**What you have to do**:
In the records below, take the part that opens with the line containing "транспортных и деловых центров с" and closes with the line containing "GeekSpeak LLC". Can you swap "ДОРОГИ" for "ТРАНСПОРТ" throughout it and give back only those lines, otherwise unchanged and without the pictures?
── Records provided
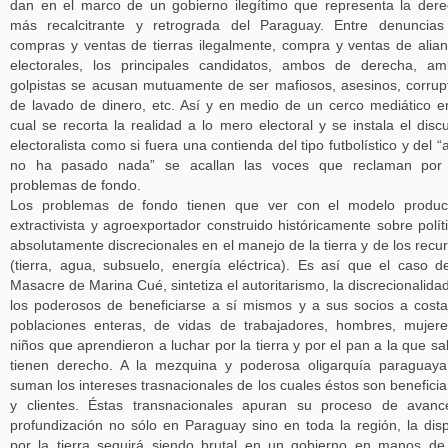
dan en el marco de un gobierno ilegítimo que representa la der
más recalcitrante y retrograda del Paraguay. Entre denuncia
compras y ventas de tierras ilegalmente, compra y ventas de alia
electorales, los principales candidatos, ambos de derecha, a
golpistas se acusan mutuamente de ser mafiosos, asesinos, corrup
de lavado de dinero, etc. Así y en medio de un cerco mediático e
cual se recorta la realidad a lo mero electoral y se instala el disc
electoralista como si fuera una contienda del tipo futbolístico y del “
no ha pasado nada” se acallan las voces que reclaman por 
problemas de fondo.
Los problemas de fondo tienen que ver con el modelo product
extractivista y agroexportador construido históricamente sobre polít
absolutamente discrecionales en el manejo de la tierra y de los recu
(tierra, agua, subsuelo, energía eléctrica). Es así que el caso d
Masacre de Marina Cué, sintetiza el autoritarismo, la discrecionalida
los poderosos de beneficiarse a sí mismos y a sus socios a cost
poblaciones enteras, de vidas de trabajadores, hombres, mujer
niños que aprendieron a luchar por la tierra y por el pan a la que s
tienen derecho. A la mezquina y poderosa oligarquía paraguay
suman los intereses trasnacionales de los cuales éstos son beneficia
y clientes. Éstas transnacionales apuran su proceso de avan
profundización no sólo en Paraguay sino en toda la región, la dis
por la tierra seguirá siendo brutal en un gobierno en manos de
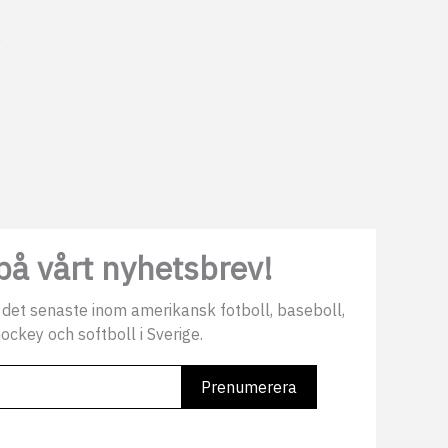
å vårt nyhetsbrev!
 det senaste inom amerikansk fotboll, baseboll,
ockey och softboll i Sverige.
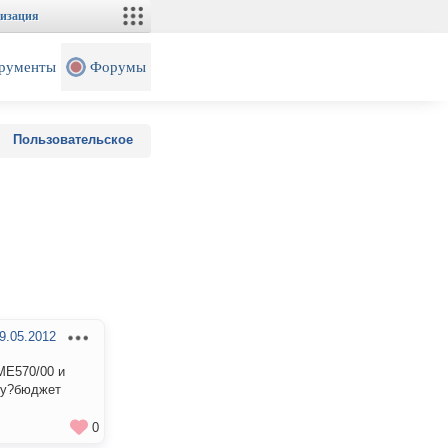
изация
рументы
Форумы
Пользовательское
9.05.2012
ME570/00 и
оду?бюджет
0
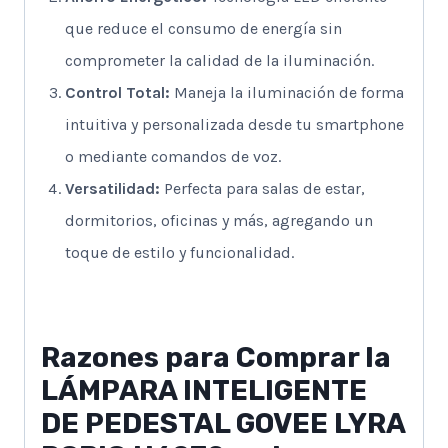
que reduce el consumo de energía sin
comprometer la calidad de la iluminación.
Control Total:
Maneja la iluminación de forma
intuitiva y personalizada desde tu smartphone
o mediante comandos de voz.
Versatilidad:
Perfecta para salas de estar,
dormitorios, oficinas y más, agregando un
toque de estilo y funcionalidad.
Razones para Comprar la
LÁMPARA INTELIGENTE
DE PEDESTAL GOVEE LYRA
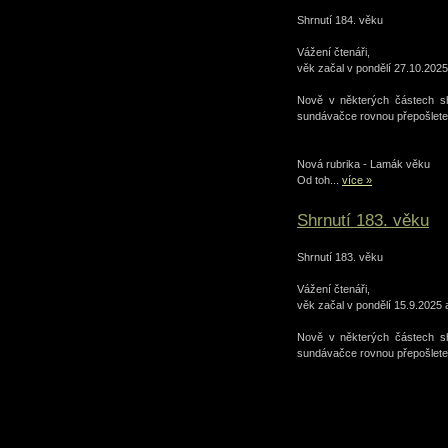
Shrnutí 184. věku
Vážení čtenáři,
věk začal v pondělí 27.10.2025
Nově v některých částech shr
sundávačce rovnou přepošlete i
Nová rubrika - Lamák věku
Od toh...
více »
Shrnutí 183. věku
Shrnutí 183. věku
Vážení čtenáři,
věk začal v pondělí 15.9.2025 
Nově v některých částech shr
sundávačce rovnou přepošlete i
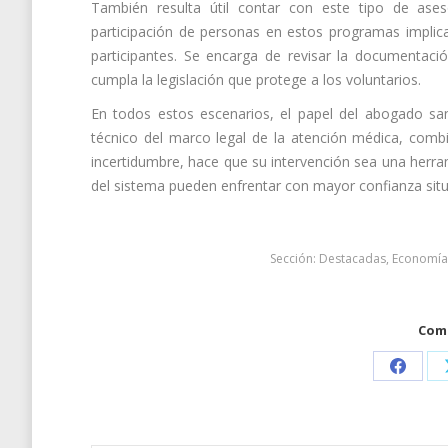
También resulta útil contar con este tipo de ase
participación de personas en estos programas implica
participantes. Se encarga de revisar la documentac
cumpla la legislación que protege a los voluntarios.
En todos estos escenarios, el papel del abogado san
técnico del marco legal de la atención médica, co
incertidumbre, hace que su intervención sea una herram
del sistema pueden enfrentar con mayor confianza situa
Sección:
Destacadas
,
Economía
Comp
Share
on
Faceb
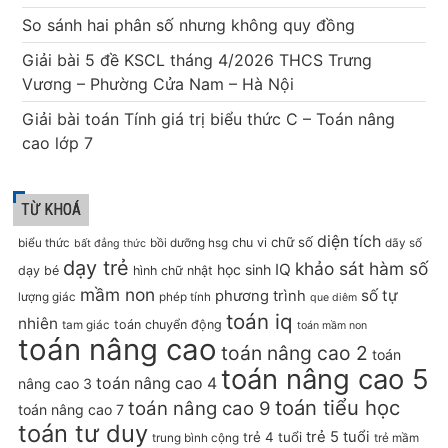
So sánh hai phân số nhưng không quy đồng
Giải bài 5 đề KSCL tháng 4/2026 THCS Trưng
Vương – Phường Cửa Nam – Hà Nội
Giải bài toán Tính giá trị biểu thức C – Toán nâng
cao lớp 7
TỪ KHOÁ
diện tích
chữ số
chu vi
biểu thức
bồi dưỡng hsg
dãy số
bất đẳng thức
dạy trẻ
khảo sát hàm số
IQ
học sinh
dạy bé
hình chữ nhật
mầm non
số tự
phương trình
lượng giác
phép tính
que diêm
toán iq
nhiên
toán chuyển động
tam giác
toán mầm non
toán nâng cao
toán nâng cao 2
toán
toán nâng cao 5
toán nâng cao 4
nâng cao 3
toán tiểu học
toán nâng cao 9
toán nâng cao 7
toán tư duy
trẻ 5 tuổi
trẻ 4 tuổi
trung bình cộng
trẻ mầm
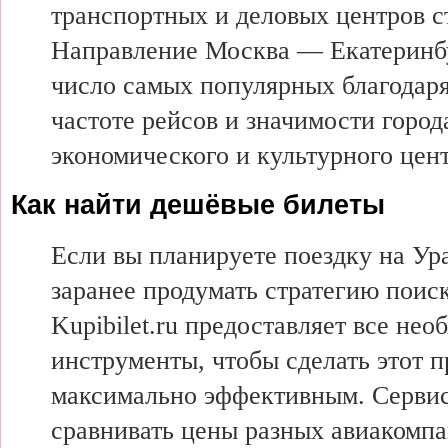
транспортных и деловых центров с
Направление Москва — Екатеринбу
число самых популярных благодар
частоте рейсов и значимости город
экономического и культурного цент
Как найти дешёвые билеты
Если вы планируете поездку на Ур
заранее продумать стратегию поиск
Kupibilet.ru предоставляет все не
инструменты, чтобы сделать этот 
максимально эффективным. Сервис
сравнивать цены разных авиакомпа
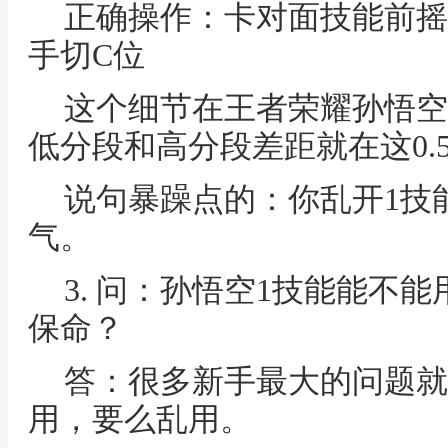
正确操作：卡对面技能前摇
手切C位
这个细节在王者荣耀孙悟空
低分段和高分段差距就在这0.
说句暴躁点的：你乱开1技
气。
3. 问：孙悟空1技能能不
保命？
答：很多新手最大的问题就
用，要么乱用。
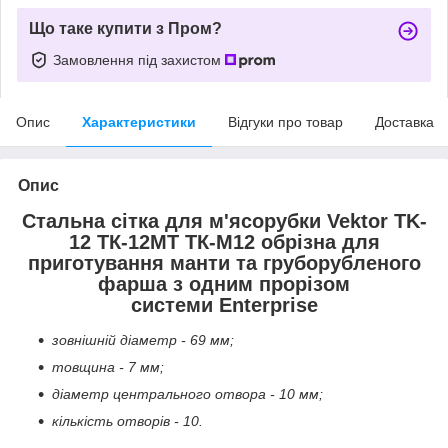
Що таке купити з Пром?
Замовлення під захистом
Опис
Характеристики
Відгуки про товар
Доставка
Опис
Стальна сітка для м'ясорубки Vektor TK-
12 ТК-12MT ТК-М12 обрізна для
приготування манти та груборубленого
фарша з одним прорізом
системи Enterprise
зовнішній діаметр - 69 мм;
товщина - 7 мм;
діаметр центрального отвора - 10 мм;
кількість отворів - 10.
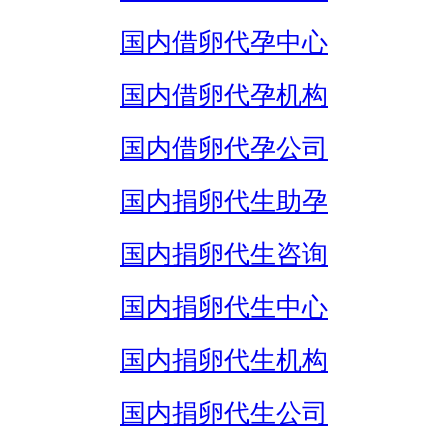
国内借卵代孕中心
国内借卵代孕机构
国内借卵代孕公司
国内捐卵代生助孕
国内捐卵代生咨询
国内捐卵代生中心
国内捐卵代生机构
国内捐卵代生公司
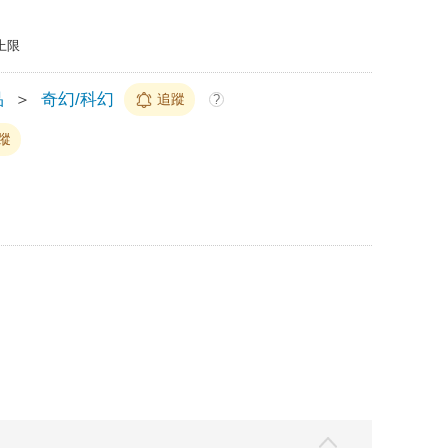
上限
品
＞
奇幻/科幻
追蹤
?
蹤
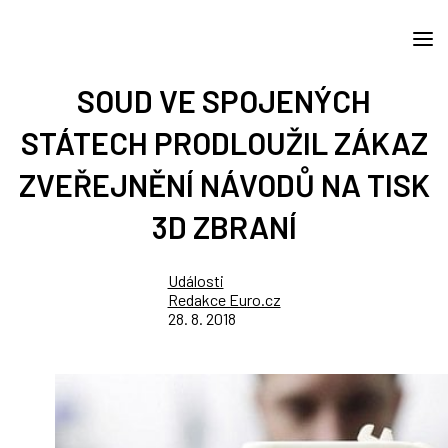
SOUD VE SPOJENÝCH
STÁTECH PRODLOUŽIL ZÁKAZ
ZVEŘEJNĚNÍ NÁVODŮ NA TISK
3D ZBRANÍ
Události
Redakce Euro.cz
28. 8. 2018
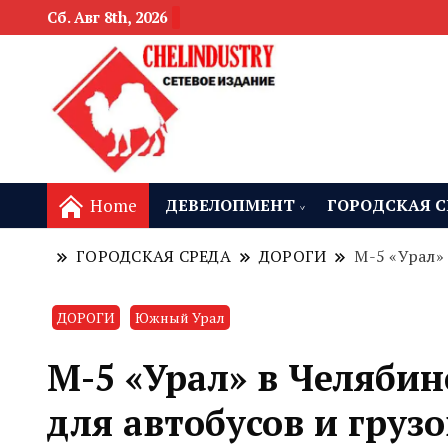
Сб. Авг 8th, 2026
новости девелоп
Челябинск и
Home
ДЕВЕЛОПМЕНТ
ГОРОДСКАЯ С
ГОРОДСКАЯ СРЕДА
ДОРОГИ
М-5 «Урал»
ДОРОГИ
Южный Урал
М-5 «Урал» в Челябин
для автобусов и груз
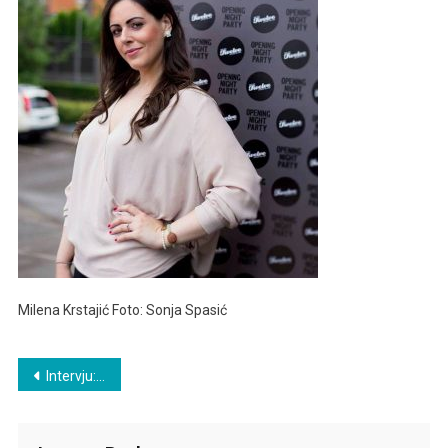
Sonja
Spasić
Milena Krstajić Foto: Sonja Spasić
Post
Intervju: Milena Krstajić
navigation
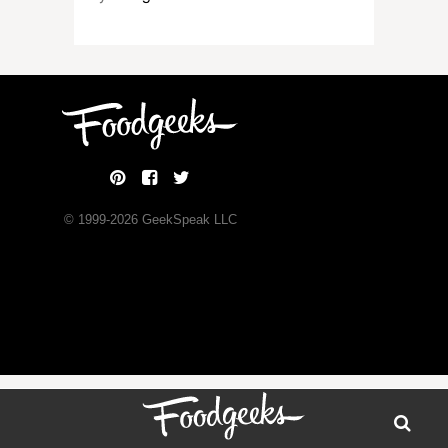
© 1999-
2026
GeekSpeak LLC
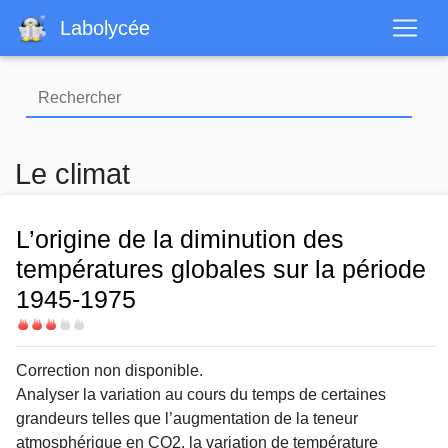
Aller
Labolycée
au
contenu
principal
Le climat
L’origine de la diminution des
températures globales sur la période
1945-1975
Difficulté
Correction non disponible.
Analyser la variation au cours du
temps de certaines
grandeurs
telles que l’augmentation de la
teneur
atmosphérique en CO
2
, la
variation de t
empérature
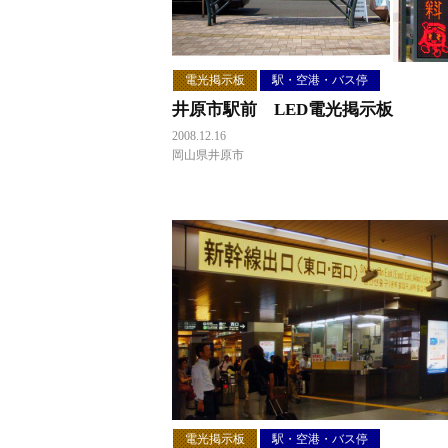
電光掲示板
駅・空港・バス停
井原市駅前 LED電光掲示板
2008.12.16
岡山県井原市
電光掲示板
駅・空港・バス停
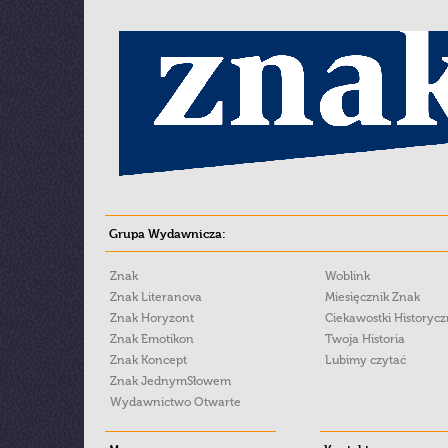
Grupa Wydawnicza:
Znak
Woblink
Znak Literanova
Miesięcznik Znak
Znak Horyzont
Ciekawostki Historyc
Znak Emotikon
Twoja Historia
Znak Koncept
Lubimy czytać
Znak JednymSłowem
Wydawnictwo Otwarte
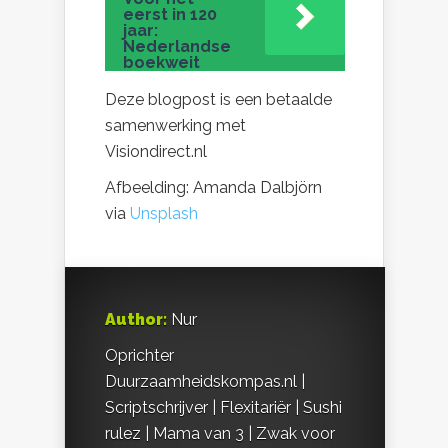
eerst in 120
jaar:
Nederlandse
boekweit
Deze blogpost is een betaalde
samenwerking met
Visiondirect.nl
Afbeelding: Amanda Dalbjörn
via
Unsplash
Author:
Nur
Oprichter
Duurzaamheidskompas.nl |
Scriptschrijver | Flexitariër | Sushi
rulez | Mama van 3 | Zwak voor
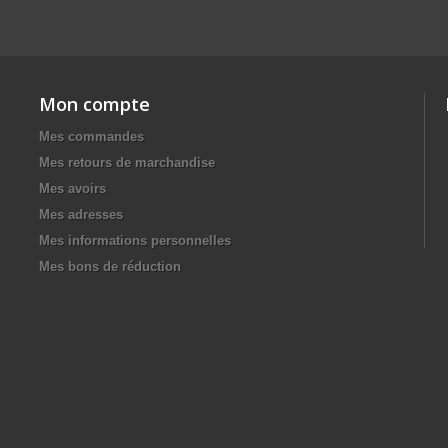
Mon compte
Mes commandes
Mes retours de marchandise
Mes avoirs
Mes adresses
Mes informations personnelles
Mes bons de réduction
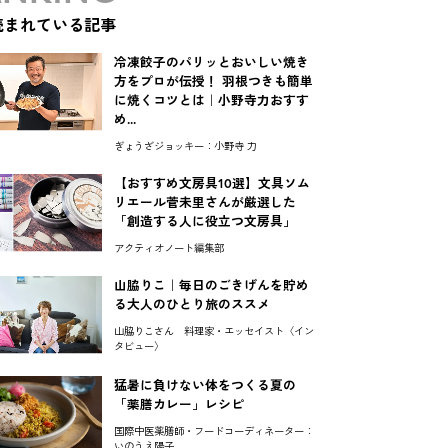
読まれている記事
冷凍餃子のパリッとおいしい焼き
方をプロが伝授！ 羽根つきも簡単
に焼くコツとは｜小野寺力おすす
め...
ぎょうざジョッキー：小野寺 力
【おすすめ文房具10選】文具ソム
リエール菅未里さんが厳選した
「創造する人に役立つ文房具」
アクティオノート編集部
山脇りこ｜毎日のごきげんを貯め
る大人のひとり旅のススメ
山脇りこさん 料理家・エッセイスト〈イン
タビュー〉
猛暑に負けない体をつくる夏の
「薬膳カレー」レシピ
国際中医薬膳師・フードコーディネーター：
いのうえ陽子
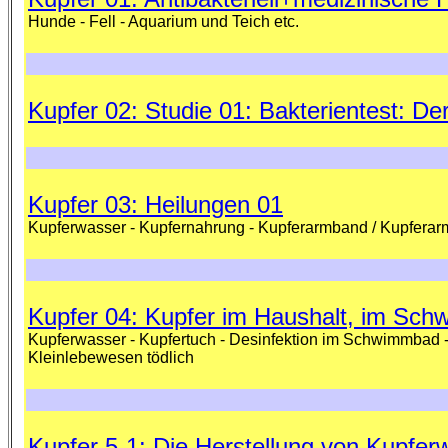
Hunde - Fell - Aquarium und Teich etc.
Kupfer 02: Studie 01: Bakterientest: De
Kupfer 03: Heilungen 01
Kupferwasser - Kupfernahrung - Kupferarmband / Kupferarm
Kupfer 04: Kupfer im Haushalt, im Sch
Kupferwasser - Kupfertuch - Desinfektion im Schwimmbad - Ch
Kleinlebewesen tödlich
Kupfer 5-1: Die Herstellung von Kupfer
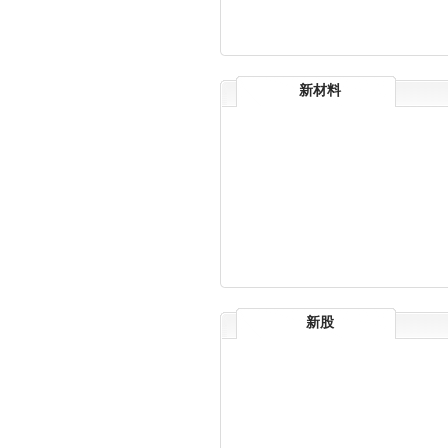
新材料
新股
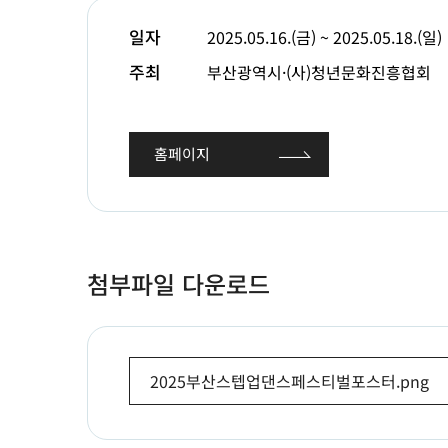
일자
2025.05.16.(금) ~ 2025.05.18.(일)
주최
부산광역시·(사)청년문화진흥협회
홈페이지
첨부파일 다운로드
2025부산스텝업댄스페스티벌포스터.png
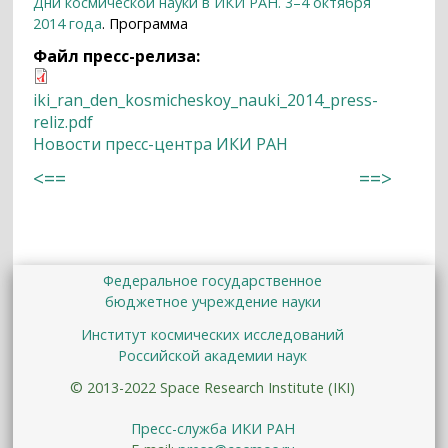
Дни космической науки в ИКИ РАН. 3–4 октября
2014 года
. Программа
Файл пресс-релиза:
iki_ran_den_kosmicheskoy_nauki_2014_press-
reliz.pdf
Новости пресс-центра ИКИ РАН
<==
==>
Федеральное государственное
бюджетное учреждение науки
Институт космических исследований
Российской академии наук
© 2013-2022 Space Research Institute (IKI)
Пресс-служба ИКИ РАН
────
**Output for this exercise**:
транспортных и деловых центров с
Направление Москва — Екатеринбу
число самых популярных благодар
частоте рейсов и значимости город
экономического и культурного цент
Как найти дешёвые билеты
Если вы планируете поездку на Ур
заранее продумать стратегию поиск
Kupibilet.ru предоставляет все не
инструменты, чтобы сделать этот 
максимально эффективным. Сервис
сравнивать цены разных авиакомпа
正确操作：卡对面技能前摇
手切C位
这个细节在王者荣耀孙悟空
低分段和高分段差距就在这0.
说句暴躁点的：你乱开1技
气。
3. 问：孙悟空1技能能不
保命？
答：很多新手最大的问题就
用，要么乱用。
Що таке купити з Пром?
Замовлення під захистом
Опис
Характеристики
Відгуки про товар
Доставка
Опис
Стальна сітка для м'ясорубки Vektor TK-
12 ТК-12MT ТК-М12 обрізна для
приготування манти та груборубленого
фарша з одним прорізом
системи Enterprise
зовнішній діаметр - 69 мм;
товщина - 7 мм;
діаметр центрального отвора - 10 мм;
кількість отворів - 10.
国内借卵代孕中心
国内借卵代孕机构
国内借卵代孕公司
国内捐卵代生助孕
国内捐卵代生咨询
国内捐卵代生中心
国内捐卵代生机构
国内捐卵代生公司
上限
品
＞
奇幻/科幻
追蹤
?
蹤
SOUD VE SPOJENÝCH
STÁTECH PRODLOUŽIL ZÁKAZ
ZVEŘEJNĚNÍ NÁVODŮ NA TISK
3D ZBRANÍ
Události
Redakce Euro.cz
28. 8. 2018
Сб. Авг 8th, 2026
новости девелоп
Челябинск и
Home
ДЕВЕЛОПМЕНТ
ГОРОДСКАЯ С
ГОРОДСКАЯ СРЕДА
ТРАНСПОРТ
М-5 «Урал»
ТРАНСПОРТ
Южный Урал
М-5 «Урал» в Челябин
для автобусов и груз
Sonja
Spasić
Milena Krstajić Foto: Sonja Spasić
Post
Intervju: Milena Krstajić
navigation
© 1999-
2026
GeekSpeak LLC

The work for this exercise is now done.